WORK TO COMPLETE: Below are several entries. Transcribe exactly those lines that fall from the one with "right hip: (423, 388)" through the one with "right shoulder: (875, 939)", end lines included.

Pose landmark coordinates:
# # # # #

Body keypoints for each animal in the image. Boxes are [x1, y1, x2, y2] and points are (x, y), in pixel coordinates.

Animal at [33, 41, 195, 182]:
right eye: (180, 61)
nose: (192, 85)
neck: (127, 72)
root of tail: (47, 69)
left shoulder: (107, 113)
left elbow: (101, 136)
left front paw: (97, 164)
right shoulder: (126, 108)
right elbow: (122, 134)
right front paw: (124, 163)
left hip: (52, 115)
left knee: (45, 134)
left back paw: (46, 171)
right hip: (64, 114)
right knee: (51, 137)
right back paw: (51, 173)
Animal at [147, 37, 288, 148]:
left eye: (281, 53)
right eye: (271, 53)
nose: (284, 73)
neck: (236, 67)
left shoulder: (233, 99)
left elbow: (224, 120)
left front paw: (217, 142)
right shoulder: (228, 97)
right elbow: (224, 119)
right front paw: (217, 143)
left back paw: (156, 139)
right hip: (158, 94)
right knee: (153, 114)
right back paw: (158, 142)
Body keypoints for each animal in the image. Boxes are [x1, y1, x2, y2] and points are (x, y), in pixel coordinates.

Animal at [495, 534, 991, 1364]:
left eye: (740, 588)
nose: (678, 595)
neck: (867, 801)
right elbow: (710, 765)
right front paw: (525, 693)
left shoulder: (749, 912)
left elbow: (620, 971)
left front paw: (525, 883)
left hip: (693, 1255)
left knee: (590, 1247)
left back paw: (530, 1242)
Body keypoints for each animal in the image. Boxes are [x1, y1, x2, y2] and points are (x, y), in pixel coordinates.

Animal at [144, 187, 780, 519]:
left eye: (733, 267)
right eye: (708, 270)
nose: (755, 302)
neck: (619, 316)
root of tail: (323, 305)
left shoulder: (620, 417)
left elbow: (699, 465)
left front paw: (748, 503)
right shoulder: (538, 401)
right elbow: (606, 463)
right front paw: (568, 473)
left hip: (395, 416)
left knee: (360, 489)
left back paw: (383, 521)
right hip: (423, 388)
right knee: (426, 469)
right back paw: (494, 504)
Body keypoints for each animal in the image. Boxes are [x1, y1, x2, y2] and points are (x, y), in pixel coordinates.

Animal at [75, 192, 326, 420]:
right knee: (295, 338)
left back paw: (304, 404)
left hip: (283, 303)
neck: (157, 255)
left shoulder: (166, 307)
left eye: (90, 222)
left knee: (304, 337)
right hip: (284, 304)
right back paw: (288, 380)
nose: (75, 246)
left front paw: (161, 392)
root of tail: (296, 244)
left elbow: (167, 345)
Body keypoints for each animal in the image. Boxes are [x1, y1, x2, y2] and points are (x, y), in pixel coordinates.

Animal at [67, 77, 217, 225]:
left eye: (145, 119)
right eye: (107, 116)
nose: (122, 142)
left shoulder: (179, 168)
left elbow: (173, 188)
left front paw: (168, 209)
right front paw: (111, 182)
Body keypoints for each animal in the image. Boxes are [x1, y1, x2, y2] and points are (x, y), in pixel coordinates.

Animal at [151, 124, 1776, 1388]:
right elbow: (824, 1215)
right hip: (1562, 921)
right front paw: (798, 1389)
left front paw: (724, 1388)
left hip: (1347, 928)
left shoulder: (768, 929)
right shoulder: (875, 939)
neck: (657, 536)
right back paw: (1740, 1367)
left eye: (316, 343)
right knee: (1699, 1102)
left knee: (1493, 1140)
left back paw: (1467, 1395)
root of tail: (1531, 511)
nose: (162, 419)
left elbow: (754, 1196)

# # # # #

OUTPUT BELOW:
right hip: (423, 388)
right knee: (426, 469)
right back paw: (494, 504)
Body keypoints for each animal in the image. Boxes are [x1, y1, x2, y2] and points are (x, y), in pixel coordinates.

Animal at [75, 192, 326, 420]:
right knee: (295, 338)
left back paw: (304, 404)
left hip: (283, 303)
neck: (157, 255)
left shoulder: (166, 307)
left eye: (90, 222)
left knee: (304, 337)
right hip: (284, 304)
right back paw: (288, 380)
nose: (75, 246)
left front paw: (161, 392)
root of tail: (296, 244)
left elbow: (167, 345)
Body keypoints for each animal in the image. Boxes are [x1, y1, x2, y2] and points are (x, y), in pixel coordinates.

Animal at [67, 77, 217, 225]:
left eye: (145, 119)
right eye: (107, 116)
nose: (122, 142)
left shoulder: (179, 168)
left elbow: (173, 188)
left front paw: (168, 209)
right front paw: (111, 182)
Body keypoints for each animal in the image. Boxes are [x1, y1, x2, y2] and points are (x, y), in pixel coordinates.

Animal at [151, 124, 1776, 1388]:
right elbow: (824, 1215)
right hip: (1562, 921)
right front paw: (798, 1389)
left front paw: (724, 1388)
left hip: (1347, 928)
left shoulder: (768, 929)
right shoulder: (875, 939)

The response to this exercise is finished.